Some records

BEGIN

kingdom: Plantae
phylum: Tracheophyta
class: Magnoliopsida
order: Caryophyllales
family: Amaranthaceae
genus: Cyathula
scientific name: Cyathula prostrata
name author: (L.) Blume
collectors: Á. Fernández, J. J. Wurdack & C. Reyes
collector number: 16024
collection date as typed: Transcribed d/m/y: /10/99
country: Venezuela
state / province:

END

- _Exercise objective_
Copy the material from the line containing "scientific name: Cyathula prostrata" through the end of the material, both included.

- _Exercise solution_
scientific name: Cyathula prostrata
name author: (L.) Blume
collectors: Á. Fernández, J. J. Wurdack & C. Reyes
collector number: 16024
collection date as typed: Transcribed d/m/y: /10/99
country: Venezuela
state / province:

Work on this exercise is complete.